Work to be completed – Extend the news article about the protester injured by a concussion grenade at the Dakota Access Pipeline protest, starting after its final sentence.

Extract –
....

Quantcast
Recent Williams College grad critically injures arm from concussion grenade at Dakota pipeline protest – Metro US

Recent Williams College grad critically injures arm from concussion grenade at Dakota pipeline protest

Recent Williams College grad critically injures arm from concussion grenade
Go Fund Me

A 21-year-old woman with Massachusetts ties may lose one arm after she was hit by a concussion grenade while protesting the construction of the Dakota Access Pipeline, her father confirmed during a press conference in Minnesota Tuesday.

Sophia Wilansky, a 2016 graduate of Williams College in Williamstown, has already undergone multiple surgeries after the grenade struck her arm sometime during the night.

“The force of the explosion blew the bone out of her arm and all of the arteries and all of the muscle that supports her arm,” her father, Wayne Wilansky, said at the press conference in front of a hospital in Minneapolis. “If she maintains her arm, she will have very minor function. It’s a very difficult decision, obviously, for a 21-year-old girl to have to make.”

A Go Fund Me account set up Monday has already raised more than $200,000 to help in Wilansky’s recovery. She will need at least 20 surgeries if she tries to save the arm, her father said.

Wilansky, a New York resident, has also protested against hydraulic fracking, taking part in demonstrations at numerous sites in New York and around New England.

....

Saved data entries:
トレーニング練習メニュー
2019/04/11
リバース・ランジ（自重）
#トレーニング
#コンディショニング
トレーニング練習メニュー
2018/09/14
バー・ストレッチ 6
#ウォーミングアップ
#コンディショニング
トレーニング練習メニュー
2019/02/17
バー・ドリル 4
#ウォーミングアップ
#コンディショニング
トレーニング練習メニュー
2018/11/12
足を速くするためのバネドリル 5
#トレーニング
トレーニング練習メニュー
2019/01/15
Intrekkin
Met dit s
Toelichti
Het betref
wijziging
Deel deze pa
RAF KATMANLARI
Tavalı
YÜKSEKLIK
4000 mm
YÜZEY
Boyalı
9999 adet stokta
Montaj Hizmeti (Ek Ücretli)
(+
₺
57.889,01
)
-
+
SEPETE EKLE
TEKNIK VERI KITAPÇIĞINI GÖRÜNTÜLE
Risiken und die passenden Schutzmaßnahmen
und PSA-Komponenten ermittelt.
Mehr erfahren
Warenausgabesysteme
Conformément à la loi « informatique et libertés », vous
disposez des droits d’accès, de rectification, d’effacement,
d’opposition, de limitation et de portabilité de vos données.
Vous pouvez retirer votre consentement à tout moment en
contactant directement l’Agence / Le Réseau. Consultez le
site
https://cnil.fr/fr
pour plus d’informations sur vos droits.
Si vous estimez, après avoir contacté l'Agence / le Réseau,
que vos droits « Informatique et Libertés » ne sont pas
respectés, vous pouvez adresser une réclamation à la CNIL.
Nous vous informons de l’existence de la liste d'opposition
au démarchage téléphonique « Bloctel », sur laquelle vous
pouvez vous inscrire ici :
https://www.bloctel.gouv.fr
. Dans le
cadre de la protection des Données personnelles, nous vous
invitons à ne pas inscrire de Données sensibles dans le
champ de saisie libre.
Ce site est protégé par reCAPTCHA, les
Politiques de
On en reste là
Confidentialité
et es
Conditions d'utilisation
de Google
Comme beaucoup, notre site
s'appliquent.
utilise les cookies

....

Response to this task –
In June, she was arrested while protesting Spectra Energy’s construction of the West Roxbury Lateral Pipeline, where she sat in a trench with five other protestors to temporarily hault work on the project. She was due in West Roxbury District Court this week, Boston Magazine reported.

Wilansky was also one of 26 people hospitalized after a small explosion at the protest at Standing Rock Indian Reservation in North Dakota, the LA Times reported. Police had reportedly soaked protestors with low-pressure water cannons as temperatures reached below freezing, resulting in more than 200 people being treated for hypothermia.

Protestors have been blocking the construction of the Dakota Access Pipeline since April.

The pipeline would run from the Bakken oil fields in western North Dakota to southern Illinois, crossing beneath the Missouri and Mississippi rivers, as well as part of Lake Oahe near the Standing Rock Indian Reservation, which activists say would threaten the water supply on the Native American reservation.

Through her father, Wilansky said she hopes to keep the focus on the indigenous people and the environment.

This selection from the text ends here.